Community fights for Gracie Davis
The Red Bay and surrounding communities are still praying, donating and sending positive thoughts for Gracie Davis and her family.
On a trip with friends, driving with her boyfriend in one car and convoying with two other friends traveling in a different car, Red Bay’s 18-year-old Gracie Davis was in a car accident that resulted in serious injury to her brain, brain stem and skull. She also sustained a broken rib.
It was Dec. 17, in Hot Springs, Ark., and a month later, Davis is still fighting.
Although the Red Bay teen has not yet regained consciousness, parents Marie and Mitch Davis report she has shown signs of understanding, including instances of reacting to touch and familiar voices.
Among the many ways the community has come together to help include a Facebook group called Saving Grace, which has 2.4 thousand members. The purpose of the group is to share updates about Gracie and the ways people can help her and her family.
Through a special fund at Community Spirit Bank – ask for the “Gracie fund” – people can donate to the family, and donations can also be made through Red Bay First United Methodist Church.
The City of Red Bay conducted a roadblock fundraiser in downtown Red Bay Jan. 15.
“We had an absolutely wonderful response, and we are so very thankful and appreciative of all who contributed at the roadblock to help Gracie’s family,” said Mayor Charlene Fancher. A number of city employees were involved in the collection effort, which totaled more than $2,300.
According to family, friends, teachers and numerous others in the community, Gracie is almost universally known as exceptionally kind, caring, inclusive, inspiring and motivated. She is active in a variety of school activities, an employee at Big Star, passionate about her church and active in the community, including with the Junior Leaders and the Distinguished Young Women.
“Gracie is a special young lady with a drive and determination to succeed,” said Franklin County Chamber of Commerce Director Cassie Medley. “I have no doubt those qualities will serve her well during the healing process. Gracie is in my thoughts and prayers, along with the thoughts and prayers of fellow Junior Leaders.”
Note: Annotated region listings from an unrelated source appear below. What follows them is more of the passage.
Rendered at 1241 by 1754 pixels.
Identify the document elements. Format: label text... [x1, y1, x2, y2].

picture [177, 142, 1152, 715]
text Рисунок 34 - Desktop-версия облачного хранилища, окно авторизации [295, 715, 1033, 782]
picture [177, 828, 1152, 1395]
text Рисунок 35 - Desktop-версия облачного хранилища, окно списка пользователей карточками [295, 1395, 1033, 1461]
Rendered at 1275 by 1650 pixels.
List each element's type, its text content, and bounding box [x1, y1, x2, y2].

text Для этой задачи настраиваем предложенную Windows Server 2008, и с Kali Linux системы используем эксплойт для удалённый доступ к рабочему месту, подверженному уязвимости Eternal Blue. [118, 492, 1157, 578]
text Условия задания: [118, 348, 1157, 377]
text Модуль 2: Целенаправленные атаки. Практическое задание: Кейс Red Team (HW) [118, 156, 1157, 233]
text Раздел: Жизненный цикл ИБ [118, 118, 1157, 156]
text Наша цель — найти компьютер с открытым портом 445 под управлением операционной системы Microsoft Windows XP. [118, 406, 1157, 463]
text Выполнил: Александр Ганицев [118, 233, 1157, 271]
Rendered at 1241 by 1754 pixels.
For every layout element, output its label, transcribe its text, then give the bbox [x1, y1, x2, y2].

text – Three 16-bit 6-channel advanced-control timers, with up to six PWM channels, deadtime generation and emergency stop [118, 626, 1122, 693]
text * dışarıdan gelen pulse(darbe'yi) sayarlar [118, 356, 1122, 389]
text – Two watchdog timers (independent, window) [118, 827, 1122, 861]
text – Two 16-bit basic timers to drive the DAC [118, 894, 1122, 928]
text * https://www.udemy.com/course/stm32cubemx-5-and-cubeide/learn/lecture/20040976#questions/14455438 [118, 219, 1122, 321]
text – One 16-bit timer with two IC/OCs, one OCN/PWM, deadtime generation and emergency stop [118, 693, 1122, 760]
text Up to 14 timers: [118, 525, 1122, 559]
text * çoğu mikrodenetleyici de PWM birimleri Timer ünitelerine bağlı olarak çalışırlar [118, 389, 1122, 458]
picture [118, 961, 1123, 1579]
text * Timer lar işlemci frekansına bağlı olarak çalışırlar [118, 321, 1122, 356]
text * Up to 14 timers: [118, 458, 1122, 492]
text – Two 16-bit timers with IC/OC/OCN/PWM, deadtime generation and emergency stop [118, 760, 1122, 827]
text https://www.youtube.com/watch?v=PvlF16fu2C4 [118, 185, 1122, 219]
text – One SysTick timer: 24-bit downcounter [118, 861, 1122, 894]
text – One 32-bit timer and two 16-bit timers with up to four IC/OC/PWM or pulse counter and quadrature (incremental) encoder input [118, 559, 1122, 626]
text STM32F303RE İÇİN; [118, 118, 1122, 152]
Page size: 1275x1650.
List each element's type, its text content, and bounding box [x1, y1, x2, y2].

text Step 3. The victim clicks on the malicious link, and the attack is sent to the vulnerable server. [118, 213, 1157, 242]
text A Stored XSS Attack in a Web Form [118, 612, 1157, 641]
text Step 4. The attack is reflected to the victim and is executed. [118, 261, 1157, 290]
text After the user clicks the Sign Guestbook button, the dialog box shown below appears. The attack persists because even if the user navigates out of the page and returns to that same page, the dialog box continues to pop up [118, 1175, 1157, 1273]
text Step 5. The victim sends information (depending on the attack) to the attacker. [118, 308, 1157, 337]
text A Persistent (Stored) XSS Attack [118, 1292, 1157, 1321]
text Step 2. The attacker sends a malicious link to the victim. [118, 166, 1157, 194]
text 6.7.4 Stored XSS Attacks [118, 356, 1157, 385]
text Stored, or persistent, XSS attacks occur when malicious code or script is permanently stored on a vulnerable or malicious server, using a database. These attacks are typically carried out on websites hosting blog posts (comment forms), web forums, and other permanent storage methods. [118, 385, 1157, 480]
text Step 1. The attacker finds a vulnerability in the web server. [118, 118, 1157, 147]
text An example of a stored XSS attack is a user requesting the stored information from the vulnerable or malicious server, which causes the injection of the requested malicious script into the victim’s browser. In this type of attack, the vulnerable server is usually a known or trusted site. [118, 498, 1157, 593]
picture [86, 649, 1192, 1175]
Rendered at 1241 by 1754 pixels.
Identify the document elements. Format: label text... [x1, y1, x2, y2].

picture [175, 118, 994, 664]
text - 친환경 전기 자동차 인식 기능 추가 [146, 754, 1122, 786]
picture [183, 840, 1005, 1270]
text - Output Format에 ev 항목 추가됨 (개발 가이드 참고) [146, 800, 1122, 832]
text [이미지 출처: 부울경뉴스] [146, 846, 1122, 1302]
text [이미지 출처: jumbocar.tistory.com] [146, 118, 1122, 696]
“Gracie is a very sweet young woman, and we were proud to have her as a contestant in the Distinguished Young Women program last year,” said Franklin County Extension Coordinator Katernia Cole-Coffey, who serves as one of the DYW program directors. “The Northwest Alabama Distinguished Young Women board is hoping that each day brings Gracie closer to a speedy recovery. We are thinking many loving and caring thoughts for her as she recovers.”
Friend and classmate Jean-Marie Moore said Gracie’s big personality and bright and cheerful attitude make a positive impact on everyone around her.
“Gracie wants everybody to feel cared about and loved and to get along,” Moore said. “She wants everyone to have a good time, and she works to make things fun, no matter how boring an activity might be.”
Another friend and classmate, Avery Klose, said Gracie’s humor is “infectious” and explained she’s also thoughtful and cares about the details in working to make things fun and special for others.
“Gracie always has my back, and I’ll always have hers. She has the biggest personality, and she has this glow about her,” Klose said. “She has such a huge impact on the lives of so many. Please keep her in your thoughts and prayers.
“Enough beauty sleep, Gracie. We miss you.”
“We are so thankful for everyone who has helped and continues to support Gracie and her family,” said friend and classmate Lyndsey Miller. “We hope everybody will keep praying for our dear friend and her family.”
Marie Davis noted the community has come together through a candlelight vigil in the park, making and selling bracelets and T-shirts, donations from individual businesses and private individuals.
“It’s all in God’s time and according to God’s will,” she said. “It’s going to be baby steps. I know it will take a long time, and we’ll all just have to be patient.”